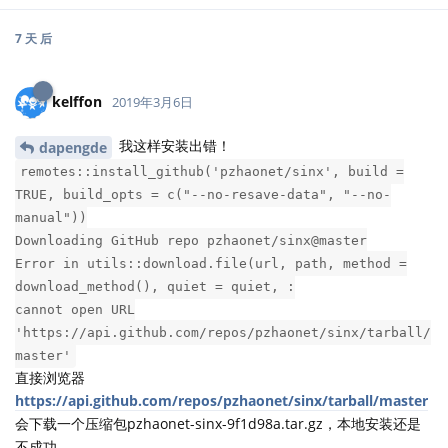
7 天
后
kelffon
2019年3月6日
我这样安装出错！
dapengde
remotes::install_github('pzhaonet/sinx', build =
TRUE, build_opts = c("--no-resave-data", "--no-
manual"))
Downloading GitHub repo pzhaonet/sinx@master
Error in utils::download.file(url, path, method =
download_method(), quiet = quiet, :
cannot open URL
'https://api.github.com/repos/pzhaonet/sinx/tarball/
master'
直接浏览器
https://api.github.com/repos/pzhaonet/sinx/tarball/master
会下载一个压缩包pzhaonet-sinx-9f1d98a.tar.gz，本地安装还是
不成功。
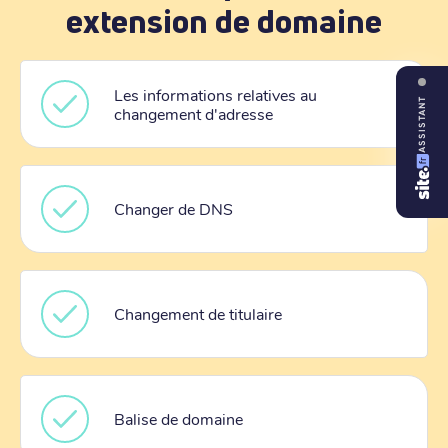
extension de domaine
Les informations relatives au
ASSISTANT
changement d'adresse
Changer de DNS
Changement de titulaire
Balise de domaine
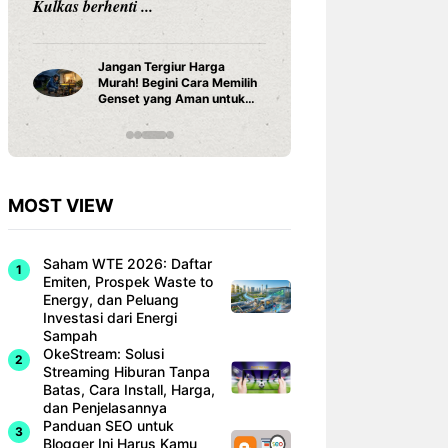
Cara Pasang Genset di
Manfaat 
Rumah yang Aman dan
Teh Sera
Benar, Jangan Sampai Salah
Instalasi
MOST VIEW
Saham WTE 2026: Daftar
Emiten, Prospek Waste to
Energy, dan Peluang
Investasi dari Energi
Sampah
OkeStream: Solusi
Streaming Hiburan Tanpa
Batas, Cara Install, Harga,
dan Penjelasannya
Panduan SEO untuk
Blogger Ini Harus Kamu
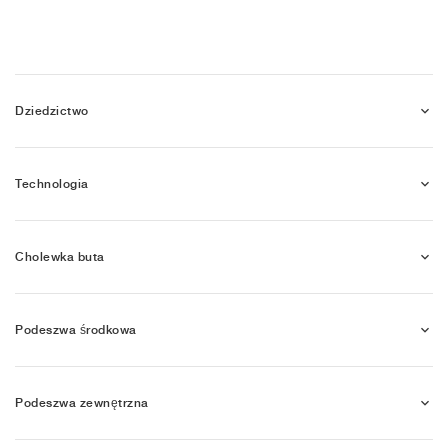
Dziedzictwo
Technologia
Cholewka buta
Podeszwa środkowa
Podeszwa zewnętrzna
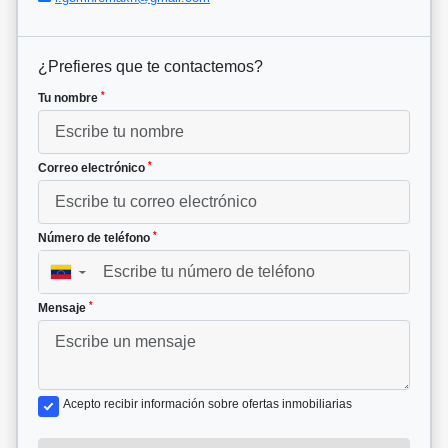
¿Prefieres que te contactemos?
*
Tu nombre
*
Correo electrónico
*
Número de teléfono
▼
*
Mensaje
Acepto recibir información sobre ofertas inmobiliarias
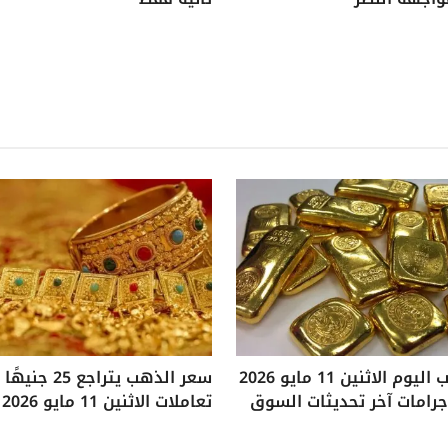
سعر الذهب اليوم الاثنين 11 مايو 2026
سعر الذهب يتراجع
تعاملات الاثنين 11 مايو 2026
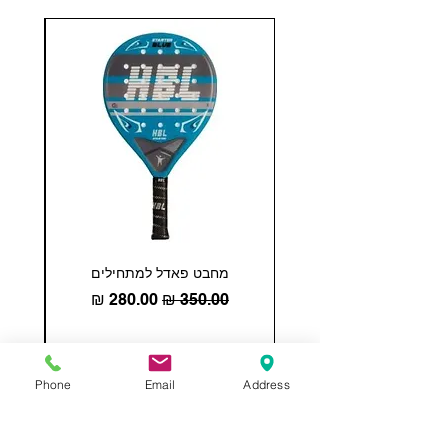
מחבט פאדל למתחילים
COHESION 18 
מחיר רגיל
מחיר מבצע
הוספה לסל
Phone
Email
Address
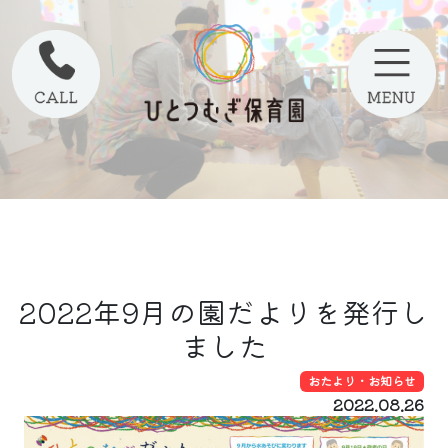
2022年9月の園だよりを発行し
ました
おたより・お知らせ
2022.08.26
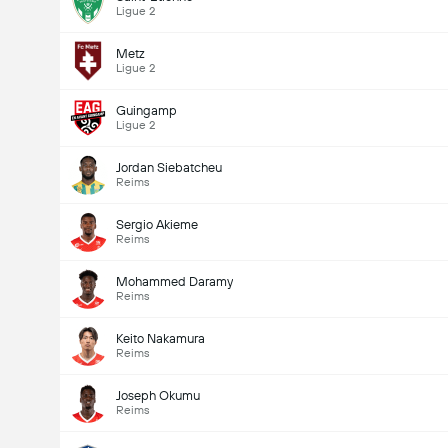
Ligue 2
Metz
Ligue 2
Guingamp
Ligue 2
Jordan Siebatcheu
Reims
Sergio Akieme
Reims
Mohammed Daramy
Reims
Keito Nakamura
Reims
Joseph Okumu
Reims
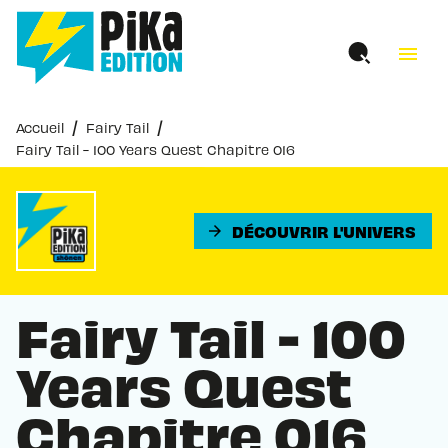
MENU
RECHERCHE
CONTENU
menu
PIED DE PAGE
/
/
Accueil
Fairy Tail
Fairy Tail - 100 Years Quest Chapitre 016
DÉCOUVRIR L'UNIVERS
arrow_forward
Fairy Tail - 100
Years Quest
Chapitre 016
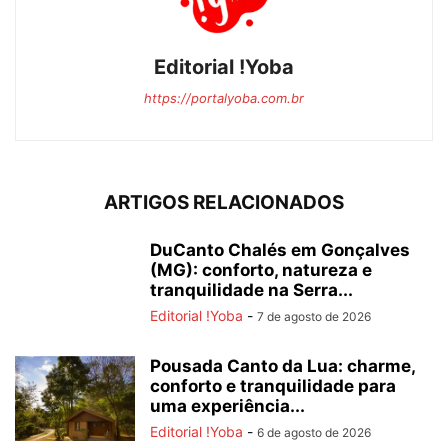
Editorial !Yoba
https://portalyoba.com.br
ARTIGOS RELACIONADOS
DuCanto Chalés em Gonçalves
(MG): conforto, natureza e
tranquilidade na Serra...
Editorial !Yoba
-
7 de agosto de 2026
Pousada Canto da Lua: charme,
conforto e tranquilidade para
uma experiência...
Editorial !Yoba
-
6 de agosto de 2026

--

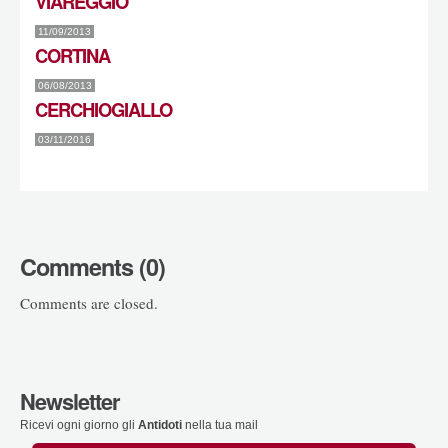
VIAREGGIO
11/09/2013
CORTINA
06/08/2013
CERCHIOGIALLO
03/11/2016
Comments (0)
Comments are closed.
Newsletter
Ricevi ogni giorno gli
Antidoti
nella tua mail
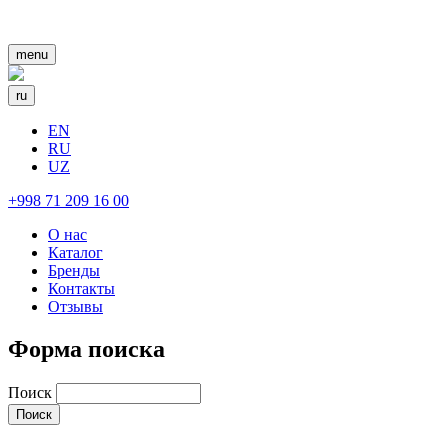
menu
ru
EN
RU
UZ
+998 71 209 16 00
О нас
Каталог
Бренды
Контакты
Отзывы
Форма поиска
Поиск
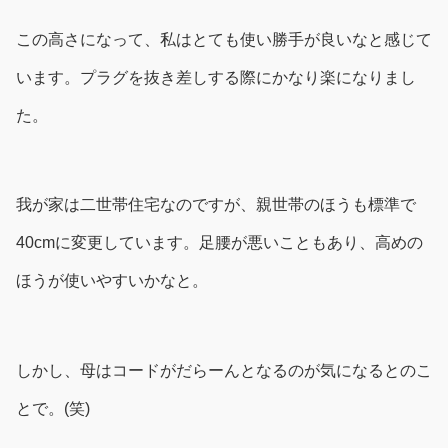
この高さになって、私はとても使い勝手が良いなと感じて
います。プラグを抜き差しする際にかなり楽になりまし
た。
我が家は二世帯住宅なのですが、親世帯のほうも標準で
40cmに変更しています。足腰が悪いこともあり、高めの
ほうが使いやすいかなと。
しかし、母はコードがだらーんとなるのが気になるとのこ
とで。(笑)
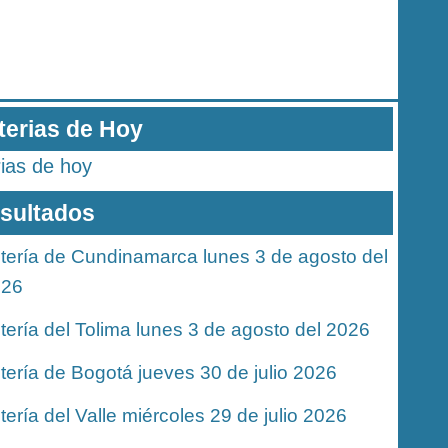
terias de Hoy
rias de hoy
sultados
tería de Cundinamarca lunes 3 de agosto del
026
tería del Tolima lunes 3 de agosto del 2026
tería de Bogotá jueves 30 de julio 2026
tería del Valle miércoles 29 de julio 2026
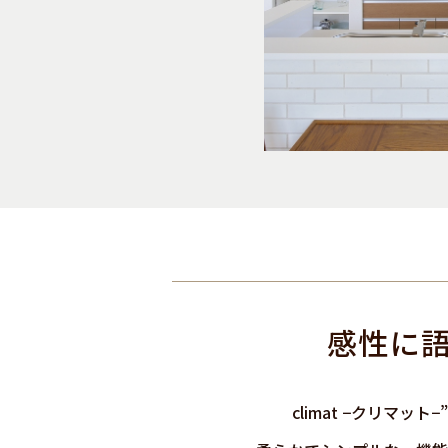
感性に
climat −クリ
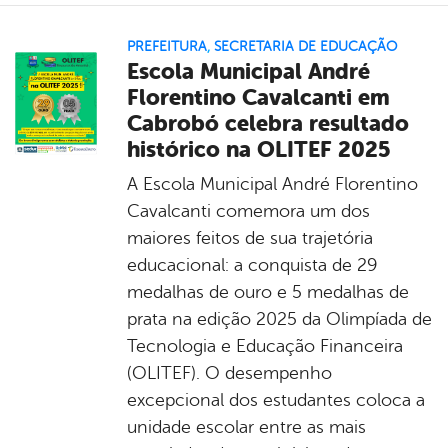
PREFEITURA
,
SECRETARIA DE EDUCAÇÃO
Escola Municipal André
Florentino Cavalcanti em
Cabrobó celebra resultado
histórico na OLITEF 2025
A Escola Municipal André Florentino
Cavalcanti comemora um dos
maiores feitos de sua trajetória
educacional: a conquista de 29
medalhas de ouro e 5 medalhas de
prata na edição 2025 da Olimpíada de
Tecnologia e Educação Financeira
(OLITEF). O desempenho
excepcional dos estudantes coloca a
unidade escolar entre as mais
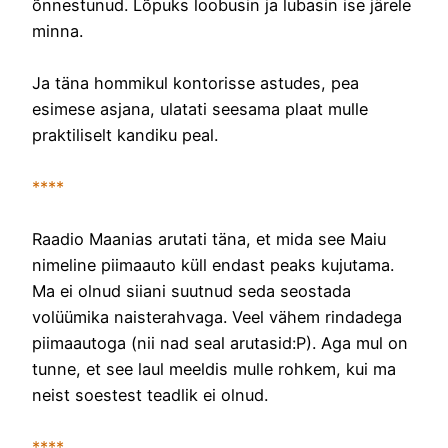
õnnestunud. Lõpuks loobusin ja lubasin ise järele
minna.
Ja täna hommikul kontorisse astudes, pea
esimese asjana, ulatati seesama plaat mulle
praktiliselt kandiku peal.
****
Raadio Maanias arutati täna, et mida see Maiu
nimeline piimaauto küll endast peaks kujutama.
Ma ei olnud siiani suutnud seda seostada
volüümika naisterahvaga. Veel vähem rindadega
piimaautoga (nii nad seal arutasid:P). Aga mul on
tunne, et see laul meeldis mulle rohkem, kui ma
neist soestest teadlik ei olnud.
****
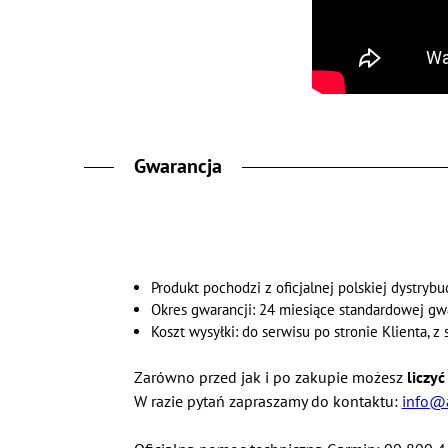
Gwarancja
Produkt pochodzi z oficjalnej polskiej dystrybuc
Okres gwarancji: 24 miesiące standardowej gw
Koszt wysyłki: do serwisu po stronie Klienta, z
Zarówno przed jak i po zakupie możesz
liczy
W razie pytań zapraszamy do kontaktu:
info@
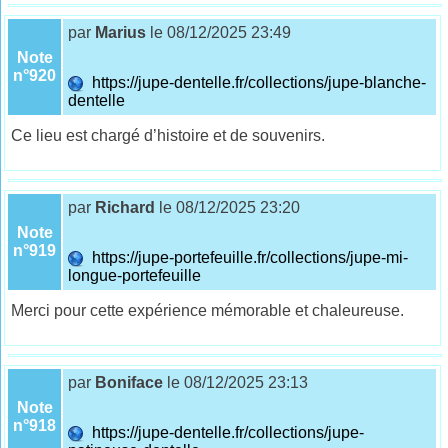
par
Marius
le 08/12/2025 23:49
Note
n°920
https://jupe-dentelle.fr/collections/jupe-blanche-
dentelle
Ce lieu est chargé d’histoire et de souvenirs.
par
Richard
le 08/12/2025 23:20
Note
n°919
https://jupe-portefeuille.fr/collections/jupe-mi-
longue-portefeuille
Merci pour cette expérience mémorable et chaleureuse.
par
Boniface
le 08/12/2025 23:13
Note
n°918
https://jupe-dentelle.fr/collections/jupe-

--

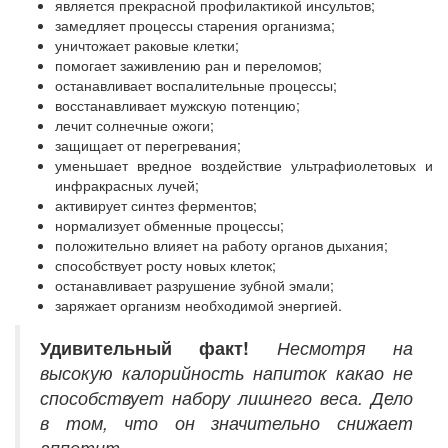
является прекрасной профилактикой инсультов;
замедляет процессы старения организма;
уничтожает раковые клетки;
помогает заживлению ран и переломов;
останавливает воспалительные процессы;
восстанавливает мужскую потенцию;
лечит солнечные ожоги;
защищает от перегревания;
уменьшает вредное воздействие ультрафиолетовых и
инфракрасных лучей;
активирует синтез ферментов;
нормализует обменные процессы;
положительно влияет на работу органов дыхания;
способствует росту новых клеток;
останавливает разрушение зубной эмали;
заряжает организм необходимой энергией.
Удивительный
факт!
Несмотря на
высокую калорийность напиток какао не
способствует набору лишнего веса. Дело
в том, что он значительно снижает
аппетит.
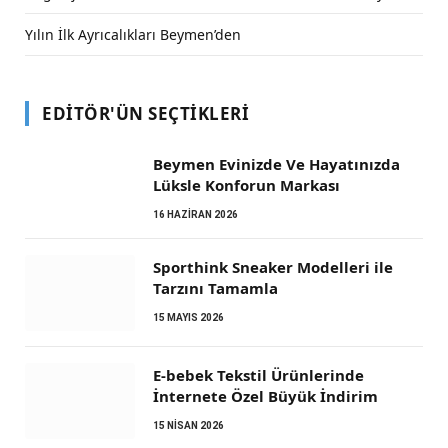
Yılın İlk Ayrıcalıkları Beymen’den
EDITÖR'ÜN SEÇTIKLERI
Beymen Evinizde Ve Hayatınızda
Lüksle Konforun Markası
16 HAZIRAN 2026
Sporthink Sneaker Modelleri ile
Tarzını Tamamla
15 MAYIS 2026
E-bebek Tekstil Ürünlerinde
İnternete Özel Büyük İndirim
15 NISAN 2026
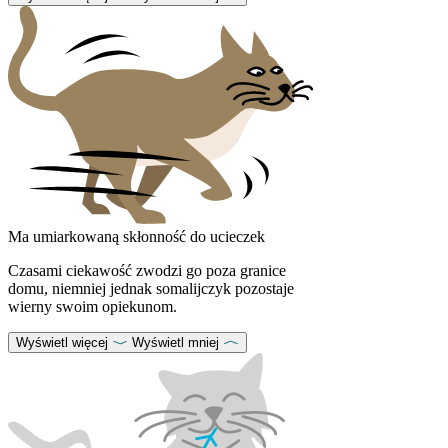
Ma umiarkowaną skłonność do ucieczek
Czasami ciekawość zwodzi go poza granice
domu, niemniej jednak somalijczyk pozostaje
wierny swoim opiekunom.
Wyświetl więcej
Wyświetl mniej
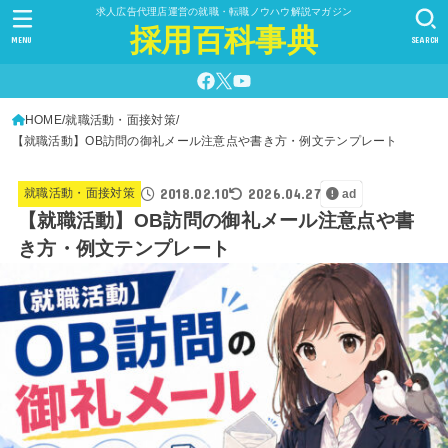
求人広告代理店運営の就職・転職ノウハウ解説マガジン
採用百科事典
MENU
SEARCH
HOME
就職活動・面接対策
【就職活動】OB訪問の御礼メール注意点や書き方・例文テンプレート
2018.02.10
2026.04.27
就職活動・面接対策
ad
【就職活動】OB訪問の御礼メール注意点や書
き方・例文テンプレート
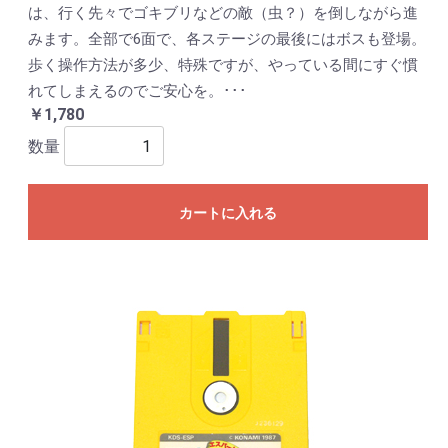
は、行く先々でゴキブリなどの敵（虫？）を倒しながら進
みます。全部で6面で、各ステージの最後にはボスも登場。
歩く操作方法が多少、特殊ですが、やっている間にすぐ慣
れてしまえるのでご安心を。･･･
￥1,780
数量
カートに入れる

* _Assigned task_
Each line between the one holding "ほうが使いやすいかなと。" and the one holding "Raadio Maanias arutati täna, et mida see Maiu", inclusive, should be copied exactly as it appears above, and pictures should be omitted.

* _Exercise solution_
ほうが使いやすいかなと。
しかし、母はコードがだらーんとなるのが気になるとのこ
とで。(笑)
terias de Hoy
rias de hoy
sultados
tería de Cundinamarca lunes 3 de agosto del
026
tería del Tolima lunes 3 de agosto del 2026
tería de Bogotá jueves 30 de julio 2026
tería del Valle miércoles 29 de julio 2026
感性に
climat −クリ
PREFEITURA
,
SECRETARIA DE EDUCAÇÃO
Escola Municipal André
Florentino Cavalcanti em
Cabrobó celebra resultado
histórico na OLITEF 2025
A Escola Municipal André Florentino
Cavalcanti comemora um dos
maiores feitos de sua trajetória
educacional: a conquista de 29
medalhas de ouro e 5 medalhas de
prata na edição 2025 da Olimpíada de
Tecnologia e Educação Financeira
(OLITEF). O desempenho
excepcional dos estudantes coloca a
unidade escolar entre as mais
õnnestunud. Lõpuks loobusin ja lubasin ise järele
minna.
Ja täna hommikul kontorisse astudes, pea
esimese asjana, ulatati seesama plaat mulle
praktiliselt kandiku peal.
****
Raadio Maanias arutati täna, et mida see Maiu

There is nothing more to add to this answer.